Envisager le pire par la satire
Loin de décrédibiliser le sujet de son film, Stanley Kubrick tourne au ridicule une situation tragique. Alors que cette période de tension voue les hommes à causer leur propre perte, le cinéaste joue de ce fatalisme en affichant son raisonnement absurde. Des soupçons de la fluoration de l’eau par les communistes à l’équilibre de la terreur, la majorité des faits ont pour source le comportement de ses contemporains. Évidemment le film ajoute de quoi accréditer son registre avec sa célèbre War Room, un lieu stratégique gouvernemental où les décisions se prennent autour d’une table de poker, et des personnages invraisemblables, excentriques voire grotesques. La folie de Ripper n’est pas un cas isolé, ce qui démunie la situation de tout entendement. L’hystérique Général Buck Turgidson propose de poursuivre les attaques tant qu’il en est encore temps, tandis que la conversation au téléphone rouge partant d’une bonne intention ne fait qu’aggraver les événements. L’apparition de l’ancien officier nazi, le Docteur Folamour, incarne quant à lui une psychose qui dépasse le cadre de la fiction. Il est un reflet vers la réalisation insensée de décisions politiques passées mais qui peuvent s’accomplir sous de nouveaux traits avec de plus larges conséquences : L’Histoire n’a donc rien appris aux hommes. Le fait que cet homme à l’éthique manifeste soit le conseiller du président américain est éloquent. Cette relation symbolique atteint sa clairvoyance avec le dernier appel que Folamour adresse au chef du gouvernement sous le nom de « Mein Führer ».

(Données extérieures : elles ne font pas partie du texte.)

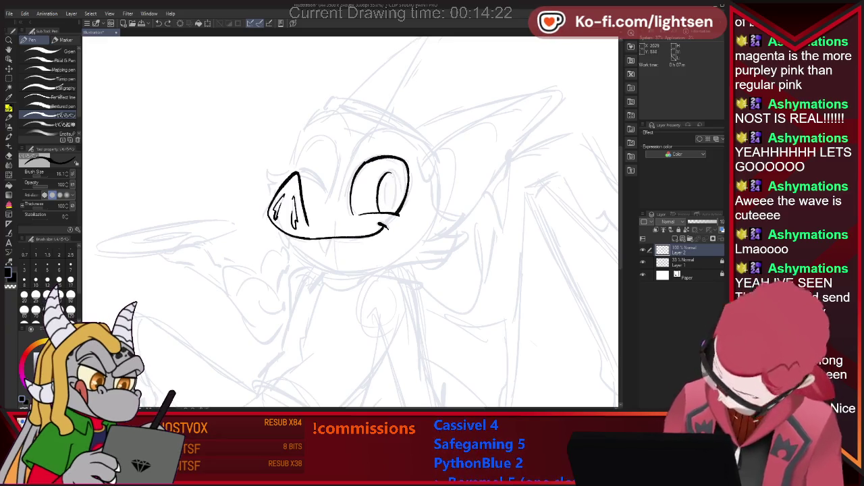
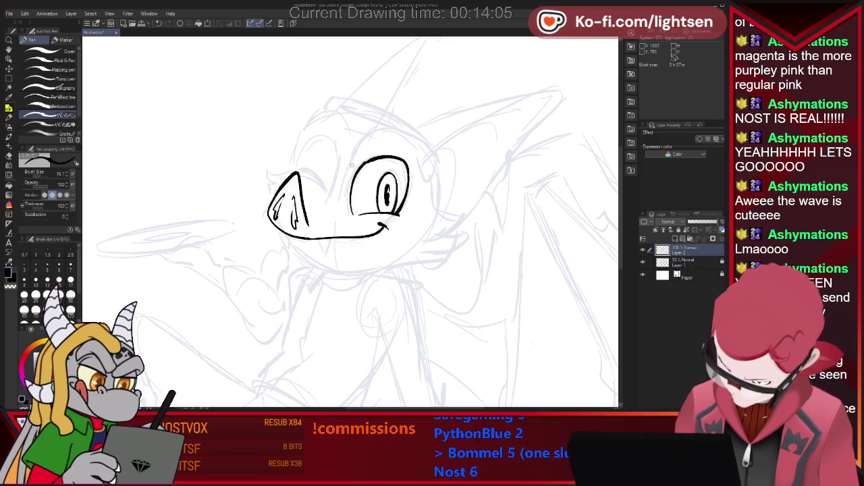
# Ink the brow arc above the open eye, redrawing it once
pyautogui.moveTo(353, 161)
pyautogui.mouseDown()
pyautogui.moveTo(389, 132)
pyautogui.moveTo(418, 154)
pyautogui.mouseUp()
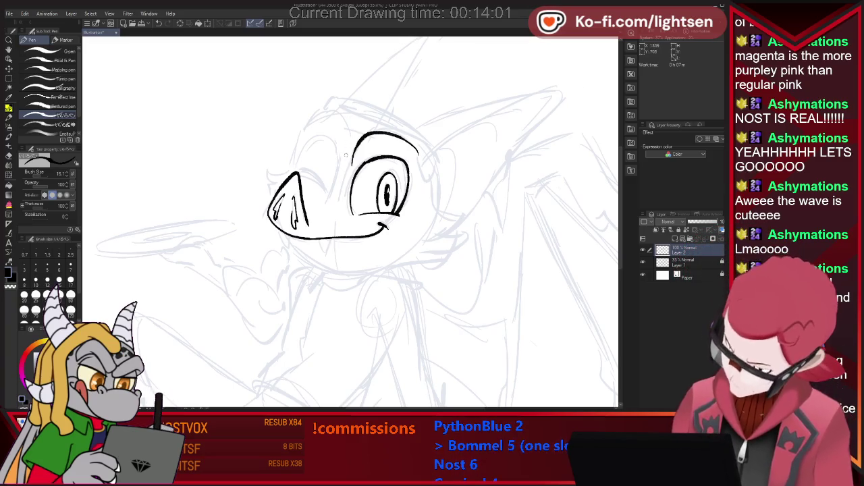
pyautogui.moveTo(347, 155); pyautogui.dragTo(299, 144)
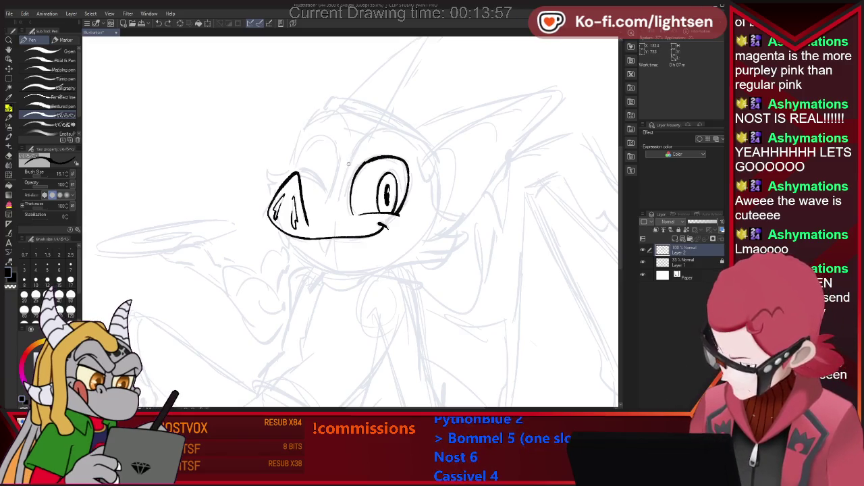
pyautogui.moveTo(351, 158); pyautogui.dragTo(405, 138)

Face à la situation et l’attitude des protagonistes, les propositions rationnelles restent vaines. Il y a constamment un obstacle aux solutions et les seules qui restent plausibles ont des conséquences inconsidérées. Cette succession de causes et de conséquences est prise dans un récit où le temps est compté depuis l’envoi de l’attaque, et où se succède une alternance entre le quartier général sous le contrôle de Ripper, l’équipage d’un bombardier et la War Room. Cet usage académique des règles du suspense est un élément fondamental du ton que prend le film considéré son détournement. L’alternance des lieux dilate à l’excès un temps bien trop court, il ne faudrait qu’une vingtaine de minutes pour que les cibles russes soient atteintes, or l’attaque est un des éléments conclusifs. En ce sens, le cynisme du film touche tout autant son sujet que les conventions de son moyen d’expression. Cette affirmation est dotant plus soutenable par le contrepoint musicale qu’inaugure et conclue remarquablement cette dérision funèbre.